EMR education has come to northern Kentucky

Northern Kentucky University is introducing electronic medical record (EMRs) software into its health informatics and nursing curricula. NKU has successfully implemented ClinNext, a fully certified hospital information system and EMR through a joint educational partnership between Grupo Hima San Pablo, Southern Strategic Assets and Resources, ClinNext and NKU.

The NKU colleges of informatics and health professions have developed and are offering hands-on EMR exercises and experience to their students on ClinNext. The goal is to provide students with a basic EMR skill set in the context of their informatics and nursing education that will prepare the student for today’s health care careers, on a system that is operating in a fully functioning health care environment.

Students will take on every role inside a health organization and learn hands-on what the EMR software can do. They will logon to the software as physicians, nurses, front desk staff and other medical personnel to understand the responsibilities, challenges and importance of each particular role in a medical office.  Further, the students will be able to use the software in the role of administrator to see how to best configure the software for the real world. Finally, students will be able to access practice data and work to develop healthcare analytics such as dashboards and scorecards with the software.  Students will learn how to use the software as a tool to improve the management and delivery of health care and will also be instrumental in shaping the strategic plan of the software development into the future.

The partnership goes further than a simple software installation. The introduction of the ClinNext EMR is a fundamental learning environment for students looking to work in the health care industry. The understanding of the work processes and information flows for health care are essential to working effectively in this area. “The EMR exercises will provide a deeper level of learning for the health informatics students,” says Pam Atkinson, the program coordinator who first contacted ClinNext about the idea for the educational partnership.

“The educational environment is a wonderful place for us to test and fine tune our software,” adds Giovanni A. Piereschi, executive vice president of Grupo Hima, the largest healthcare system in Puerto Rico with 800 physicians and 1100 beds in four hospitals across the island. Grupo HIMA was the initial developer and designer of ClinNet and ClinNext software and is its longest-standing user. Over the past 15 years the hospital has been integral to the development of ClinNext.  One of the key components to Grupo’s success is the ongoing success of the software it develops and uses.

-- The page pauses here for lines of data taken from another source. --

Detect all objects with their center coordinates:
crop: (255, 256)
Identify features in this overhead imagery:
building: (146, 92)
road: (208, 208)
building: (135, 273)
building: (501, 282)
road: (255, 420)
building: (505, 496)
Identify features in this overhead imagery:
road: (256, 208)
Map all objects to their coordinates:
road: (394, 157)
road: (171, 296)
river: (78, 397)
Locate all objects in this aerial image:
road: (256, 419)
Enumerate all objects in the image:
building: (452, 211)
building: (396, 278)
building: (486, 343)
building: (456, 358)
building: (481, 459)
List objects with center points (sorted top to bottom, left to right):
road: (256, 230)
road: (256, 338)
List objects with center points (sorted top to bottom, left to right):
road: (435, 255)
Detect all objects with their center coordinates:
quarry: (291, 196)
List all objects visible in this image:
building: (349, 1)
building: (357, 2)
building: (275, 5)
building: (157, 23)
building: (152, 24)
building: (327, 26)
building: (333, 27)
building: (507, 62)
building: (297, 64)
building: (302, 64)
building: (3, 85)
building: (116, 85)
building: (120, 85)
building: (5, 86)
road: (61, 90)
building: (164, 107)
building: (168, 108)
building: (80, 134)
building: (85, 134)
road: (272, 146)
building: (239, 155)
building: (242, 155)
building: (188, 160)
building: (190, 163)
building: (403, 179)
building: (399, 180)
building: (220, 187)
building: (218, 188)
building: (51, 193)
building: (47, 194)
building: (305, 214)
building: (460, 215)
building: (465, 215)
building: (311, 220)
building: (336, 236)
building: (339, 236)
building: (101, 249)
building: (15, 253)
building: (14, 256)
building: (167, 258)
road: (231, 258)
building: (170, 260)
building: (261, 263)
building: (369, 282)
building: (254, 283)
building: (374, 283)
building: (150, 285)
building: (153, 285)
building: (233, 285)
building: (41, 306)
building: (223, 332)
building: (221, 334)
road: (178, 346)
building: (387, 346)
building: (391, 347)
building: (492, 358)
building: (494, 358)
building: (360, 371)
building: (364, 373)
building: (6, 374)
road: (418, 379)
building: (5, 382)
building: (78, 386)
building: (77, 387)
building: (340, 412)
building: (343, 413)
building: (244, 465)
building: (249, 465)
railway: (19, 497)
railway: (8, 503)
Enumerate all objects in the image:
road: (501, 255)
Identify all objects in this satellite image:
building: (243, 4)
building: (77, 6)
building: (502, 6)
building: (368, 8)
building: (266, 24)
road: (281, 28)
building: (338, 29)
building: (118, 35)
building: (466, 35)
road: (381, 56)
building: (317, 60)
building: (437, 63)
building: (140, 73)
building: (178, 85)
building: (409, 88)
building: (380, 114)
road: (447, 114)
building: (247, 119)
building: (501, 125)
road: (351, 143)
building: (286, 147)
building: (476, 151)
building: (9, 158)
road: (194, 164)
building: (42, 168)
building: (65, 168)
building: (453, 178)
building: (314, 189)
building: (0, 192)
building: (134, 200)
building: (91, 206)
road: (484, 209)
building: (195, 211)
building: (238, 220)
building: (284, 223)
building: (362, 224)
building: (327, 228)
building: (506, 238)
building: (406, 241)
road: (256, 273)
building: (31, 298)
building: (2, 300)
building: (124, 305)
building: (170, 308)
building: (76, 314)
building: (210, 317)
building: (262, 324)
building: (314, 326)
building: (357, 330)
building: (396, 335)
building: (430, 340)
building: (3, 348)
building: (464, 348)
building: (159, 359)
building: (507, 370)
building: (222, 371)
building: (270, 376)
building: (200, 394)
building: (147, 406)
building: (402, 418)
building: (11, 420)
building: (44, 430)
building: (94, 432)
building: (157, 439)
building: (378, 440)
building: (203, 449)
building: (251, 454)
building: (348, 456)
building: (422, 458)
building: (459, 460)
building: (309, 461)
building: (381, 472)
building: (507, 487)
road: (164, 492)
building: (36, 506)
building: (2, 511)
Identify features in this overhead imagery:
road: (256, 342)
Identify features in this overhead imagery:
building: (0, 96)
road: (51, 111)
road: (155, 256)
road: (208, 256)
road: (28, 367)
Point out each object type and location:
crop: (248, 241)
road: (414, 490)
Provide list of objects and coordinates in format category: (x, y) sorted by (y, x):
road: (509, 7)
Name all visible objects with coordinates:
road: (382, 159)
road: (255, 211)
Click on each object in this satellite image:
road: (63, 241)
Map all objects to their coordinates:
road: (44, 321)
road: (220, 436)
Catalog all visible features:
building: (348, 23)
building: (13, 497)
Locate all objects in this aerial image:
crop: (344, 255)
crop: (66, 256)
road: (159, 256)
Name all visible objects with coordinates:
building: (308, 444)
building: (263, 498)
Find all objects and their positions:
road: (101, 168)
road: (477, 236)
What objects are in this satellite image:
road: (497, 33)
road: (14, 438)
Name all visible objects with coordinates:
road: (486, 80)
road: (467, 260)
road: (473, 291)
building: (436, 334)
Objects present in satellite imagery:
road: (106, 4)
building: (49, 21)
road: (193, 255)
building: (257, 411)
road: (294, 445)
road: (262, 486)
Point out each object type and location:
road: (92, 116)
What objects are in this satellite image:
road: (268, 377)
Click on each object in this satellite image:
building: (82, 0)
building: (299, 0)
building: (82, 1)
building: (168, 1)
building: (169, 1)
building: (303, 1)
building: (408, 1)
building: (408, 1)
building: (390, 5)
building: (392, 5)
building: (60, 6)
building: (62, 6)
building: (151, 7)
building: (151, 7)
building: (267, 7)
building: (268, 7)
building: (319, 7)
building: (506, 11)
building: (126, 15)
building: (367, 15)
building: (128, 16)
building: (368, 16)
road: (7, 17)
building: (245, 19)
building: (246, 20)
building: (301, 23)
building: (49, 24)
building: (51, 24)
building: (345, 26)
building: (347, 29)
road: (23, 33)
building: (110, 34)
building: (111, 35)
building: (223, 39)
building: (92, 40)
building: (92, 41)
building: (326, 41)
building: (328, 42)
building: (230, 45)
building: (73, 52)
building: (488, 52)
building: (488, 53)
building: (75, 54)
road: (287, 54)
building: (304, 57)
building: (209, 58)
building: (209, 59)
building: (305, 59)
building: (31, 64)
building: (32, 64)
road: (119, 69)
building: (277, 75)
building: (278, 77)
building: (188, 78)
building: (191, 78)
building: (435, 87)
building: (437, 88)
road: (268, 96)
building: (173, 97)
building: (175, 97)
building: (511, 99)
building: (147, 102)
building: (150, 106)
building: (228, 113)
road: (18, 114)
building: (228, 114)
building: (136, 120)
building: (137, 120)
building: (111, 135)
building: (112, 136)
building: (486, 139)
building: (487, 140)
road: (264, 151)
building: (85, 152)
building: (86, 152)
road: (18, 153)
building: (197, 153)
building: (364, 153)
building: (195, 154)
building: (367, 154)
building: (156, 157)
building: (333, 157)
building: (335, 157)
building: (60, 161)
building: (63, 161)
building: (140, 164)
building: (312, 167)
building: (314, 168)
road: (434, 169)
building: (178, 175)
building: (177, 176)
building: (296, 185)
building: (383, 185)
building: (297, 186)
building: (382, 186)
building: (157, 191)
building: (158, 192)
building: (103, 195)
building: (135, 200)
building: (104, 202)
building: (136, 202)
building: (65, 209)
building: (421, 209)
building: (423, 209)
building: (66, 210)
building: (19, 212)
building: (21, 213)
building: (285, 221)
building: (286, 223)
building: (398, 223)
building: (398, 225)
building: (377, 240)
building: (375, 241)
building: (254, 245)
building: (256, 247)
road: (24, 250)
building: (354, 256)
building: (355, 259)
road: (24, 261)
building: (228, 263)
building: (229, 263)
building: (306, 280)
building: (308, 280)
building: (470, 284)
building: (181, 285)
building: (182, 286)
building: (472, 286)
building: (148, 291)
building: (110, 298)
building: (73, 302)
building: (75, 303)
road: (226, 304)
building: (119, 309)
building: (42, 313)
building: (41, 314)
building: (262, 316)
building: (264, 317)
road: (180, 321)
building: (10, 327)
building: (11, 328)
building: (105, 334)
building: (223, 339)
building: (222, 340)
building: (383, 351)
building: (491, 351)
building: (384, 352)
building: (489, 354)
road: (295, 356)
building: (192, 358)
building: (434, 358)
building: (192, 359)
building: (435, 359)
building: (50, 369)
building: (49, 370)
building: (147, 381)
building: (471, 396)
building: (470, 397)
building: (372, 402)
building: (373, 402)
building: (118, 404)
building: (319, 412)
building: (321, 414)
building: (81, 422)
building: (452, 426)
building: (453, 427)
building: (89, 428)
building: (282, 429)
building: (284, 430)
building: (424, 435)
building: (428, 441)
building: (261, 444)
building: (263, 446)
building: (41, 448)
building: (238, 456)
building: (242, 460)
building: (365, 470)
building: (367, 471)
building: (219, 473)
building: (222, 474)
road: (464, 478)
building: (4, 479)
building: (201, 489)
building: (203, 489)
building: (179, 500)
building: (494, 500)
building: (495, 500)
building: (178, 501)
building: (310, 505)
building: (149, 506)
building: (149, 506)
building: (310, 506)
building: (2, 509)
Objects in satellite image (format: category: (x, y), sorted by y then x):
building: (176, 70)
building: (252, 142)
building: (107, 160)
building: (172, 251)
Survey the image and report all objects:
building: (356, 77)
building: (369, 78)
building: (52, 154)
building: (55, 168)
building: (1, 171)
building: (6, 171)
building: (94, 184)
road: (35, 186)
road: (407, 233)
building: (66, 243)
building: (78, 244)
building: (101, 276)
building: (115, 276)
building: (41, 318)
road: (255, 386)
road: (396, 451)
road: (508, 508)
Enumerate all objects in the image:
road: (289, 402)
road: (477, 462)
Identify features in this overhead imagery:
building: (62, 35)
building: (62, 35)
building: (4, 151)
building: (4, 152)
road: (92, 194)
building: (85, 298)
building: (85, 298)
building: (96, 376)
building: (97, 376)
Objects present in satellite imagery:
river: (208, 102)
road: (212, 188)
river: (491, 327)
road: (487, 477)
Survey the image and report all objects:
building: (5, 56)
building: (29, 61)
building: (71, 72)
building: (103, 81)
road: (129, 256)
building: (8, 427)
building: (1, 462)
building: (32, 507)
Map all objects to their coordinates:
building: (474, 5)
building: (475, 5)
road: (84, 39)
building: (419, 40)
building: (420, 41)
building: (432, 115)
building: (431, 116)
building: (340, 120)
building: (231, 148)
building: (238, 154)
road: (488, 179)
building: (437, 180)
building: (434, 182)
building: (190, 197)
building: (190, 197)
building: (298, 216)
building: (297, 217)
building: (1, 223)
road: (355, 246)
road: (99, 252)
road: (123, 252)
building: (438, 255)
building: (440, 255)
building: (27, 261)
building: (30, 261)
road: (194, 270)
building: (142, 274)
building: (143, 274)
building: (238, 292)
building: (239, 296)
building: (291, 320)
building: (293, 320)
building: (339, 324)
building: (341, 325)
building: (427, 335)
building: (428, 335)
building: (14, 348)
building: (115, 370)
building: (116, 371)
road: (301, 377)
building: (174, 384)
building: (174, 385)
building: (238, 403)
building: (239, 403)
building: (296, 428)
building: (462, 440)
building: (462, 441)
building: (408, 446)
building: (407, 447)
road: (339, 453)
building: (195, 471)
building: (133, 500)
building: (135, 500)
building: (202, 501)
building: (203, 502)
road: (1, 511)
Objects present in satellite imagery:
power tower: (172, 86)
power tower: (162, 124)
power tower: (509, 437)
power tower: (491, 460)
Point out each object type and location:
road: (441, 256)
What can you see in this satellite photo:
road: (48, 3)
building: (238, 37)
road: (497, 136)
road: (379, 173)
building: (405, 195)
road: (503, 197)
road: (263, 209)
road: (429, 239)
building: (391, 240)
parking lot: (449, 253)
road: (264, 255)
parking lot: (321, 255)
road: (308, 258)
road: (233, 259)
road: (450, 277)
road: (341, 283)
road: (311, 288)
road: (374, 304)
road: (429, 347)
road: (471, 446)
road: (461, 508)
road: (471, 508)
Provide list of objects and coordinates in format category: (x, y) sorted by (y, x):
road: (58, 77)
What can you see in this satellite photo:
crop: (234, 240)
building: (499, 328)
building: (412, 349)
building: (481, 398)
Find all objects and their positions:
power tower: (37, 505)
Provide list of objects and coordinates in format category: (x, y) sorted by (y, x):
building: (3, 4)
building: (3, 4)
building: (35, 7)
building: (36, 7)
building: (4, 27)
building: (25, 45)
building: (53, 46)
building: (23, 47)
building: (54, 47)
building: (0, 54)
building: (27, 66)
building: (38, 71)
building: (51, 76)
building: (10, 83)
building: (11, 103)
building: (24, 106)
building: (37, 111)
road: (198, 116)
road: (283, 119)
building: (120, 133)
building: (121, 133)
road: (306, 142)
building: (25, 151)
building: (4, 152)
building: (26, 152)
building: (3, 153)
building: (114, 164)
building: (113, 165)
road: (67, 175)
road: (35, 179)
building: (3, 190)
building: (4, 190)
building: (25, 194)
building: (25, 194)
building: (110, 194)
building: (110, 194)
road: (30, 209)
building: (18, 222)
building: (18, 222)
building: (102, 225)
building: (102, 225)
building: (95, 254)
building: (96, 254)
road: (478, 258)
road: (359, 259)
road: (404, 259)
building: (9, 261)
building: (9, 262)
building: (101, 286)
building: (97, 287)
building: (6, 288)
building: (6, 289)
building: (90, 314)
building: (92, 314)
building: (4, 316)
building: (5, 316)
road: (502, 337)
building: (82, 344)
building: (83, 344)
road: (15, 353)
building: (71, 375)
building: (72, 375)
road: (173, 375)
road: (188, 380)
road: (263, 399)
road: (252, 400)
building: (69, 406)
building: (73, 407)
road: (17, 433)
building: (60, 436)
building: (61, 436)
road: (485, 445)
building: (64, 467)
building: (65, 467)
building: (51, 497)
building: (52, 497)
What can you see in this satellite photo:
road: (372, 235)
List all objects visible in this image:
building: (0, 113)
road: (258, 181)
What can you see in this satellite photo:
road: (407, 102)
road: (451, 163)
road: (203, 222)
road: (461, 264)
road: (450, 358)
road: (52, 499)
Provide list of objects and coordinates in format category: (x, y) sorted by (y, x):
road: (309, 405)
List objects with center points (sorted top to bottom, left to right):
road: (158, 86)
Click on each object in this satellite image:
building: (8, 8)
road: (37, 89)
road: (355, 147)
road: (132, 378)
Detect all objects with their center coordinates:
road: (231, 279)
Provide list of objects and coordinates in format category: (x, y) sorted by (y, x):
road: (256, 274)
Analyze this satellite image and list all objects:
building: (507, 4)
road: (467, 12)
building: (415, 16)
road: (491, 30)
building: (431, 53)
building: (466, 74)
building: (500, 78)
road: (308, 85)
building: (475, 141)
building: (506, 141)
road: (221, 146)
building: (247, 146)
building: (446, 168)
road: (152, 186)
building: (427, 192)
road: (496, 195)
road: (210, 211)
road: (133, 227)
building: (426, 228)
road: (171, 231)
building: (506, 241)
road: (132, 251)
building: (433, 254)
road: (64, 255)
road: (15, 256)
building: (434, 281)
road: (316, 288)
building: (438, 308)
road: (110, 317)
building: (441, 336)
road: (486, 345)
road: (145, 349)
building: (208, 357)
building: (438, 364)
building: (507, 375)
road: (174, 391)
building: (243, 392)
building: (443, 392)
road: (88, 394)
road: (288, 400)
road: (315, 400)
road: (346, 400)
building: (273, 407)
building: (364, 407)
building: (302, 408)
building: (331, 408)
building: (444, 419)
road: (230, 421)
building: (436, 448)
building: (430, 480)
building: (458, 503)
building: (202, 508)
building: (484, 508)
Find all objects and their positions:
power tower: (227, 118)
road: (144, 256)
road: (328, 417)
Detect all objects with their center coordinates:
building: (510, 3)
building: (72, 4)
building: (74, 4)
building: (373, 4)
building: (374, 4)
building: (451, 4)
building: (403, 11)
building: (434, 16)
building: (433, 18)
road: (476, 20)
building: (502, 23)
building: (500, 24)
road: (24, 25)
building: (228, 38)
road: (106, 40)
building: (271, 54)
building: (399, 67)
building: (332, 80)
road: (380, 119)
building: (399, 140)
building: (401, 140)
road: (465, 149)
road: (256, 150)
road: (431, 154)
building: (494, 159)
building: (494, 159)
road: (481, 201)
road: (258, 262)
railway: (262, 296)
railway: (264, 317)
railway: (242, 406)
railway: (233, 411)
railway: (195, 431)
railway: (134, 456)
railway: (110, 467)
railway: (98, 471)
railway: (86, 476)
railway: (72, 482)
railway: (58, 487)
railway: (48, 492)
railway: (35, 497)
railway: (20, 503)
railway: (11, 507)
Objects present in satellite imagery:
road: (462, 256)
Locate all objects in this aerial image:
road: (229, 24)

The educational partnership will provide NKU students access to the software as part of their curricula. In addition, the NKU environment will provide multiple research projects in software development. For example, as students work to learn the software, researchers can make suggestions for better interface designs – ones that could make the software’s use more efficient. Other potential student projects include looking at desensitized data to develop possible analytics or reviewing the database design for possible HIPAA security exposures.

In total, the partnership truly demonstrates an educational environment where students work on real world issues, obtain real world experience and learn at a deeper level.